The results of cross-validation show that The Logistic Regression Model had an accuracy of 0.77, with a standard deviation of 0.014. The Decision Tree and K-nearest neighbor models both had an accuracy of 0.94, and the decision tree's result had a standard deviation of 0.009 while that of the K-nearest neighbor model was 0.11. 

Overall, the Majority voting's Accuracy is 0.94 with a standard deviation of 0.01. It seems that out of all the models, the logistic regression model had the lowest accuracy.


In [6]:
pipe1.fit(X_train, y_train)

y_pred = pipe1.predict(X_test)
print('Misclassified test set examples:', (y_test != y_pred).sum())
print('Out of a total of:', np.array(y_test).shape[0])
print('Accuracy:', pipe1.score(X_test, y_test))
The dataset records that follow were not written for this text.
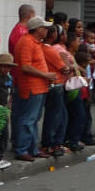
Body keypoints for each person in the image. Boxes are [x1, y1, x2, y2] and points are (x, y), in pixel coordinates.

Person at [12, 17, 55, 161]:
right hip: (31, 87)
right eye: (45, 27)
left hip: (38, 87)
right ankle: (22, 149)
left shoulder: (34, 42)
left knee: (33, 119)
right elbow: (25, 66)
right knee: (28, 119)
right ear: (38, 29)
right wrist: (45, 74)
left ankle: (32, 149)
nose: (47, 30)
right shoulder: (27, 42)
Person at [40, 25, 70, 156]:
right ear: (53, 35)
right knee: (55, 116)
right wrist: (67, 64)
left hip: (52, 85)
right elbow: (65, 68)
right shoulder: (50, 50)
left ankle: (54, 143)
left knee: (57, 115)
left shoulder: (43, 48)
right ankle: (50, 144)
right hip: (55, 85)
Misclassified test set examples: 644
Out of a total of: 2810
Accuracy: 0.7708185053380783


In [7]:
pipe2.fit(X_train, y_train)

y_pred = pipe2.predict(X_test)
print('Misclassified test set examples:', (y_test != y_pred).sum())
print('Out of a total of:', np.array(y_test).shape[0])
print('Accuracy:', pipe2.score(X_test, y_test))

Misclassified test set examples: 170
Out of a total of: 2810
Accuracy: 0.9395017793594306


In [8]:
pipe3.fit(X_train, y_train)

y_pred = pipe3.predict(X_test)
print('Misclassified test set examples:', (y_test != y_pred).sum())
print('Out of a total of:', np.array(y_test).shape[0])
print('Accuracy:', pipe3.score(X_test, y_test))
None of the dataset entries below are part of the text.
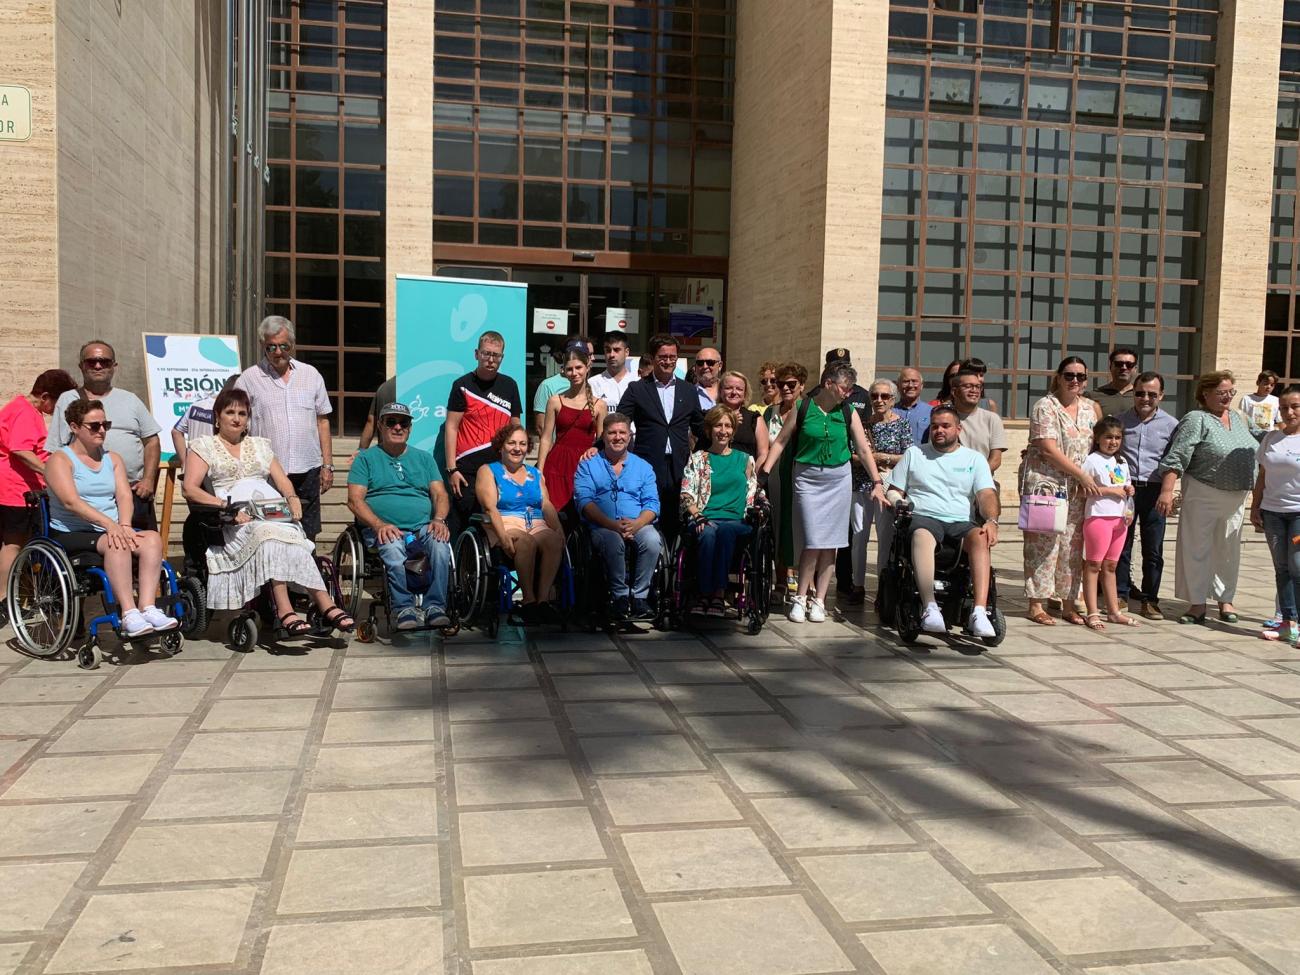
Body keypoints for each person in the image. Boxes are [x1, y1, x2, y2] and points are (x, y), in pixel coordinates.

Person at [182, 387, 354, 636]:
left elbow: (282, 480)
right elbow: (190, 489)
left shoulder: (259, 445)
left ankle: (325, 604)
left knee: (295, 537)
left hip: (268, 510)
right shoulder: (204, 446)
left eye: (242, 413)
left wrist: (292, 498)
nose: (236, 419)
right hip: (233, 517)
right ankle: (284, 609)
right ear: (217, 417)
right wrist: (226, 508)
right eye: (230, 412)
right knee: (267, 536)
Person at [761, 363, 886, 624]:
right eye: (844, 388)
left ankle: (819, 598)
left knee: (832, 541)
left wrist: (877, 481)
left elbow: (863, 450)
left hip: (838, 479)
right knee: (812, 539)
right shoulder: (803, 407)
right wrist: (765, 472)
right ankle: (800, 597)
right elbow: (781, 441)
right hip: (807, 478)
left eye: (850, 389)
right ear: (828, 384)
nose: (848, 394)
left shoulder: (848, 411)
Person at [45, 399, 177, 638]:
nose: (102, 430)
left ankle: (147, 607)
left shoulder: (112, 459)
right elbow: (71, 502)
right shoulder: (60, 460)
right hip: (72, 532)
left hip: (110, 528)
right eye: (94, 426)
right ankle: (128, 612)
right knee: (116, 543)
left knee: (151, 539)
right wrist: (110, 525)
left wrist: (124, 524)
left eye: (105, 424)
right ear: (74, 427)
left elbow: (124, 495)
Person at [884, 406, 1000, 638]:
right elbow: (894, 490)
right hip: (924, 517)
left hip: (959, 521)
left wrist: (991, 520)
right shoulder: (914, 454)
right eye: (935, 426)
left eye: (946, 426)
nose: (939, 430)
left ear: (958, 429)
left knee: (980, 536)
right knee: (921, 534)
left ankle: (979, 611)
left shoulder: (974, 458)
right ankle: (930, 606)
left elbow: (986, 494)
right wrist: (899, 502)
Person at [1157, 371, 1259, 624]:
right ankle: (1197, 603)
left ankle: (1226, 600)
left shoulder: (1240, 418)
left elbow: (1264, 439)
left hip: (1236, 496)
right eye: (1222, 392)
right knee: (1197, 549)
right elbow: (1177, 455)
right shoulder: (1196, 419)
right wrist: (1167, 491)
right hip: (1203, 491)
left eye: (1231, 392)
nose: (1228, 397)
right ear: (1205, 393)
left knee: (1228, 550)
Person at [347, 402, 453, 630]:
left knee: (440, 545)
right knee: (393, 546)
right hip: (382, 527)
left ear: (410, 428)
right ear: (380, 425)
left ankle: (435, 606)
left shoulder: (424, 458)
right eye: (391, 422)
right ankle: (403, 607)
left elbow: (440, 494)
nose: (398, 427)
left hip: (422, 527)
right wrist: (378, 524)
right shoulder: (365, 459)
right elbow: (355, 500)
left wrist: (439, 519)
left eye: (403, 423)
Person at [234, 317, 334, 541]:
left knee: (308, 534)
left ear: (293, 345)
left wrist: (328, 465)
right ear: (263, 345)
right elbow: (236, 422)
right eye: (271, 347)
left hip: (308, 469)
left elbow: (322, 421)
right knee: (272, 532)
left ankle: (307, 565)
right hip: (268, 471)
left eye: (284, 346)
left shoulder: (311, 374)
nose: (278, 352)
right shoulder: (249, 379)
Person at [49, 341, 163, 532]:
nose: (98, 366)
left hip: (133, 492)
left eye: (104, 361)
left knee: (144, 543)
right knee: (108, 545)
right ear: (81, 366)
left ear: (114, 366)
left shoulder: (131, 400)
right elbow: (55, 449)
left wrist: (149, 480)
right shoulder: (67, 399)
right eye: (91, 361)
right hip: (89, 497)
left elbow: (152, 441)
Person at [1022, 358, 1103, 626]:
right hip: (1048, 485)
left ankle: (1068, 603)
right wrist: (1080, 474)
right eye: (1069, 375)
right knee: (1043, 545)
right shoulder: (1045, 406)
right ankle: (1037, 603)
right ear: (1058, 377)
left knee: (1072, 546)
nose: (1075, 380)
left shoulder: (1091, 409)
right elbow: (1047, 448)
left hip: (1078, 489)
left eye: (1080, 376)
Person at [0, 369, 78, 626]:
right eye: (56, 403)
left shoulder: (20, 407)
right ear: (45, 397)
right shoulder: (26, 412)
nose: (56, 411)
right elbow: (21, 449)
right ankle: (4, 601)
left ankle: (15, 598)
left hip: (15, 487)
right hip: (15, 489)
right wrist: (49, 472)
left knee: (17, 544)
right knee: (13, 545)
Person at [573, 413, 661, 621]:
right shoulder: (588, 464)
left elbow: (652, 504)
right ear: (603, 436)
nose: (618, 437)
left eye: (622, 432)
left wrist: (636, 524)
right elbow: (584, 502)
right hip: (602, 525)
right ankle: (619, 597)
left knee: (652, 540)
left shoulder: (643, 467)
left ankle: (640, 597)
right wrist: (613, 525)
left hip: (637, 523)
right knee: (612, 541)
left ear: (630, 436)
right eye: (612, 433)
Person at [616, 334, 704, 542]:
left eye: (672, 357)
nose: (668, 361)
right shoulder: (637, 389)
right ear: (653, 357)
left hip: (679, 464)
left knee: (676, 519)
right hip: (647, 464)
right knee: (648, 515)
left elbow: (700, 426)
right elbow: (619, 422)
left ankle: (672, 560)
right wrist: (599, 446)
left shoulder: (688, 390)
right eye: (663, 357)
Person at [476, 421, 565, 624]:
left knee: (553, 540)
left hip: (535, 522)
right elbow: (490, 508)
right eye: (512, 443)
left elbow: (546, 504)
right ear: (501, 446)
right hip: (504, 523)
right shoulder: (488, 471)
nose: (517, 448)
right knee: (526, 542)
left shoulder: (535, 473)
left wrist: (558, 530)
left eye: (523, 444)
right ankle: (528, 601)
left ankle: (543, 601)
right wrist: (502, 536)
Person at [682, 406, 759, 616]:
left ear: (733, 431)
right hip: (704, 517)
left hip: (736, 520)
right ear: (709, 430)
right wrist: (697, 515)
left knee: (725, 531)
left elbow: (753, 491)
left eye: (727, 426)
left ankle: (718, 593)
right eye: (718, 425)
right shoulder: (698, 459)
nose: (723, 431)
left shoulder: (745, 459)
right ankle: (704, 593)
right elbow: (687, 493)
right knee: (707, 532)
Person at [444, 331, 523, 536]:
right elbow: (451, 427)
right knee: (464, 526)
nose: (490, 359)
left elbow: (516, 427)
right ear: (476, 354)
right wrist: (452, 469)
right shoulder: (462, 385)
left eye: (496, 355)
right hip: (466, 471)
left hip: (500, 469)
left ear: (502, 357)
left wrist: (517, 465)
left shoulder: (510, 385)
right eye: (486, 353)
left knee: (498, 525)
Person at [1116, 371, 1178, 620]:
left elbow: (1175, 460)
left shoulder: (1172, 425)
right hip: (1127, 490)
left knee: (1153, 549)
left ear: (1161, 396)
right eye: (1140, 393)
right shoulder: (1120, 422)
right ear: (1133, 393)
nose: (1145, 398)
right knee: (1122, 545)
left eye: (1152, 394)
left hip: (1155, 491)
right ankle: (1120, 594)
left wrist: (1167, 492)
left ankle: (1150, 600)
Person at [845, 378, 912, 606]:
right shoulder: (863, 425)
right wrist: (867, 459)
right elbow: (852, 454)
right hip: (861, 485)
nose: (879, 400)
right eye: (874, 396)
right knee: (859, 536)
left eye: (885, 396)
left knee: (885, 537)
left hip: (888, 487)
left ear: (893, 399)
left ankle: (883, 587)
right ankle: (857, 585)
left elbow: (909, 457)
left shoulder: (902, 425)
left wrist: (883, 457)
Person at [1250, 386, 1300, 644]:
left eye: (1295, 407)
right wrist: (1255, 505)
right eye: (1284, 408)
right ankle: (1287, 623)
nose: (1289, 412)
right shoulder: (1271, 438)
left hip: (1298, 514)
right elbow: (1262, 475)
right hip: (1273, 513)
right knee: (1281, 568)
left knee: (1298, 566)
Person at [1080, 417, 1138, 631]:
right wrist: (1109, 491)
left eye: (1117, 438)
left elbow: (1125, 485)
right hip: (1098, 517)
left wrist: (1129, 491)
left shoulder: (1121, 462)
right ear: (1098, 438)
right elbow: (1082, 490)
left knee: (1111, 566)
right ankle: (1092, 611)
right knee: (1093, 564)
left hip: (1120, 519)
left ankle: (1114, 612)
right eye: (1108, 437)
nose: (1113, 442)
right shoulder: (1091, 460)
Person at [536, 345, 605, 519]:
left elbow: (602, 441)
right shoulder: (555, 401)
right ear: (564, 371)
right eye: (569, 369)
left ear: (587, 367)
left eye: (578, 367)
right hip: (556, 465)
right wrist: (539, 471)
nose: (574, 373)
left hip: (584, 465)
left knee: (583, 517)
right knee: (554, 516)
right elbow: (546, 438)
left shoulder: (599, 405)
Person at [763, 362, 808, 595]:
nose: (786, 388)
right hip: (776, 479)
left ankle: (805, 582)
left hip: (803, 477)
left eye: (791, 384)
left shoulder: (809, 410)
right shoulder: (770, 413)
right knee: (779, 527)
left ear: (802, 385)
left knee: (803, 528)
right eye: (781, 384)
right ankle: (780, 579)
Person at [699, 371, 769, 466]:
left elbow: (763, 453)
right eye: (728, 388)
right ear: (720, 391)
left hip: (744, 472)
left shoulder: (754, 418)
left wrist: (754, 473)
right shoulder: (707, 416)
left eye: (739, 389)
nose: (734, 392)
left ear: (745, 393)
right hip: (712, 470)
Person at [172, 376, 241, 466]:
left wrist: (185, 463)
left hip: (193, 467)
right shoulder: (228, 411)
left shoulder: (196, 405)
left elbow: (176, 432)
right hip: (217, 469)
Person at [950, 368, 1008, 474]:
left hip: (981, 480)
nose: (974, 390)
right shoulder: (943, 418)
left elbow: (995, 460)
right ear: (954, 391)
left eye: (978, 386)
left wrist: (974, 475)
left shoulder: (992, 419)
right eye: (968, 386)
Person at [534, 336, 593, 437]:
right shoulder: (548, 385)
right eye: (589, 355)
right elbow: (541, 427)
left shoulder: (593, 384)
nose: (593, 358)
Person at [589, 334, 636, 413]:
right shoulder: (593, 383)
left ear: (626, 352)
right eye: (608, 350)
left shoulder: (637, 383)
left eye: (616, 350)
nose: (611, 355)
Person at [1089, 347, 1139, 419]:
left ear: (1135, 369)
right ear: (1110, 367)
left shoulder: (1141, 396)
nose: (1124, 367)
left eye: (1129, 365)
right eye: (1119, 364)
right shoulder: (1093, 396)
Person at [355, 375, 397, 451]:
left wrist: (361, 451)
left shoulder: (383, 388)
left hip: (384, 451)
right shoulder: (416, 387)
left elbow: (371, 422)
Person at [895, 368, 934, 448]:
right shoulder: (890, 411)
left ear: (921, 386)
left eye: (914, 381)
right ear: (898, 386)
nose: (910, 385)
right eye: (906, 381)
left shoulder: (932, 412)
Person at [1242, 370, 1281, 436]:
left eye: (1272, 385)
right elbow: (1241, 419)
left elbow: (1280, 421)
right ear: (1258, 382)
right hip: (1251, 435)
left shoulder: (1276, 400)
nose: (1269, 387)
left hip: (1268, 436)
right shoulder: (1246, 399)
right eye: (1266, 383)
Misclassified test set examples: 165
Out of a total of: 2810
Accuracy: 0.9412811387900356


In [9]:
mv_clf.fit(X_train, y_train)

y_pred = mv_clf.predict(X_test)
print('Misclassified test set examples:', (y_test != y_pred).sum())
print('Out of a total of:', np.array(y_test).shape[0])
print('Accuracy:', mv_clf.score(X_test, y_test))
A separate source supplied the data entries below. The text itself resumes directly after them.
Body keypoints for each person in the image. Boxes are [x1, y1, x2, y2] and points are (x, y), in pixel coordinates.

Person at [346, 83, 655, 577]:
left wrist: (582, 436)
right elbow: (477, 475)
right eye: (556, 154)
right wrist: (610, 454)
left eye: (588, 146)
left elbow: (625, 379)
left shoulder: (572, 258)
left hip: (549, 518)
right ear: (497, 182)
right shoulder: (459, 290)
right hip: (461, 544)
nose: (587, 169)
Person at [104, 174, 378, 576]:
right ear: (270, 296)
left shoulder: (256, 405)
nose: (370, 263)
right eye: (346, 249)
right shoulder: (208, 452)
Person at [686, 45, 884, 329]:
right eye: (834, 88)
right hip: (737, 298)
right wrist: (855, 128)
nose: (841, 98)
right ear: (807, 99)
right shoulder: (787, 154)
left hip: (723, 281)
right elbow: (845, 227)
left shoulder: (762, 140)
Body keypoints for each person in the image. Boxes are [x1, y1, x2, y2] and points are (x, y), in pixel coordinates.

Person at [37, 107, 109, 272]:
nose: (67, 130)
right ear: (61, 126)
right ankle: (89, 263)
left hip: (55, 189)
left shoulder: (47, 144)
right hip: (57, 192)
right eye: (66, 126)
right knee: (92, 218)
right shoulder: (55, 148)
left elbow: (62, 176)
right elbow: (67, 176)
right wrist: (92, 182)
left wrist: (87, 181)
Misclassified test set examples: 173
Out of a total of: 2810
Accuracy: 0.9384341637010676


### Summary of results from testing on the testing data

The results attained from testing on the testing data are pretty consistent with the results from cross-validation. 

The logistic regression model, which had the lowest accuracy level according to the cross-validation resutls, had the highest number of misclassified test set examples: at a whopping 644 missclassified examples, compared to the approximately 165 to 175 missclassified examples resulting from all the other models.